In einem Kommentar erklärte Christian Reinwald, Head of Product Management and Marketing bei Reichelt Elektronik, vor Kurzem, warum es seiner Meinung nach in Unternehmen ein Umdenken bezüglich Lagerhaltung und Just-in-Time-Planung braucht.

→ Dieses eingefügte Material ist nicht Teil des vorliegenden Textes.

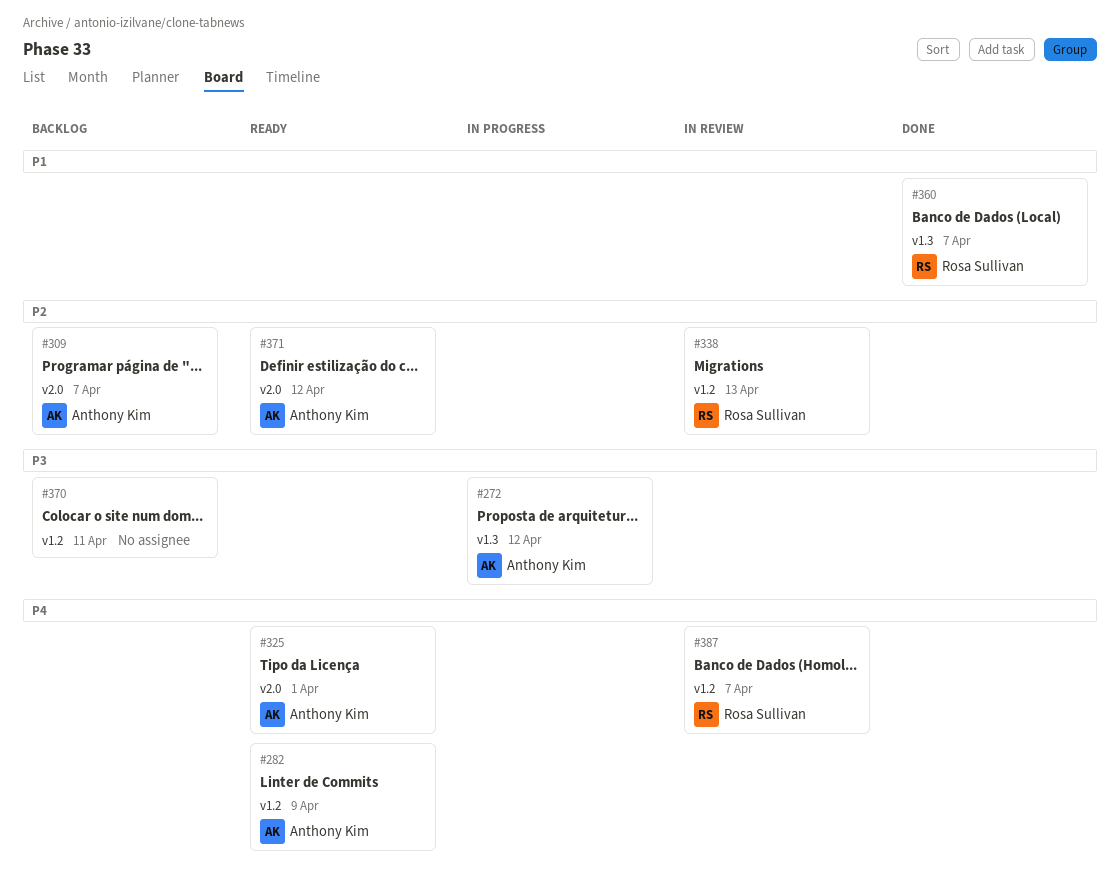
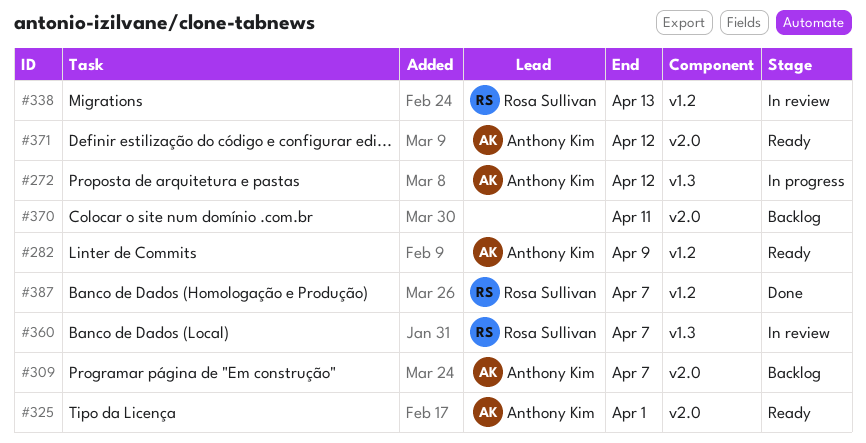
#360, status: Done -> In review
#370, label: v1.2 -> v2.0
#387, status: In review -> Done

Über Jahrzehnte hinweg haben Unternehmen ihre Lagerhaltung auf ein Minimum begrenzt. Dies geschah unter dem Credo, Kosten für die Lagerhaltung und die damit verbundene Kapitalbindung so gering wie möglich zu halten. Durch Just-in-Time-Bestellungen und -Lieferungen werden Waren genau dann angeliefert, wenn sie auch benötigt werden. Bestellmengen decken nur die derzeitige Produktion ab.
Das Vorhalten von Lagerbeständen werde in diesem System dem Lieferanten überlassen, so Reinwald weiter. Da man davon ausgeht, dass dieser am Geschäftsabschluss interessiert ist, habe dieses Modell bislang auch wunderbar funktioniert. Den Effekt sahen wir jedoch jeden Tag auf bundesdeutschen Straßen: LKWs wohin das Auge reicht. Somit wurden Autobahnraststätten oder zuweilen auch die gesamte rechte Spur zu umfunktionierten Lagerhallen.
Diese Philosophie des „Just in Time“ war aus Unternehmenssicht auch lange sinnvoll, bis die Corona-Epidemie ausbrach und die staatlichen Maßnahmen ganze Märkte im Lockdown erstarren ließen, so Reinwald. Spätestens jetzt sollten es alle verstanden haben: Just in Time sei in diesen Zeiten wie russisches Roulette. Ein Wetten auf nahtlose Lieferketten, die ohne Unterbrechungen ablaufen, kann ganze Branchen lahmlegen oder für massive Umsatzeinbrüche sorgen.
Eine Umfrage von Reichelt Elektronik bestätige: 95 Prozent der produzierenden Unternehmen berichten seit Beginn der Pandemie von Produktionsstillständen aufgrund von Lieferengpässen. Im Schnitt konnte 35 Tage lang nicht produziert werden, was zu Verlusten von durchschnittlich rund einer Million Euro geführt hat. Ein Blick auf die Automobilindustrie hierzulande und hinter die Kulissen des aktuellen globalen Chipmangels dürfte auch dem letzten Zweifler die Augen öffnen, so Reinwald.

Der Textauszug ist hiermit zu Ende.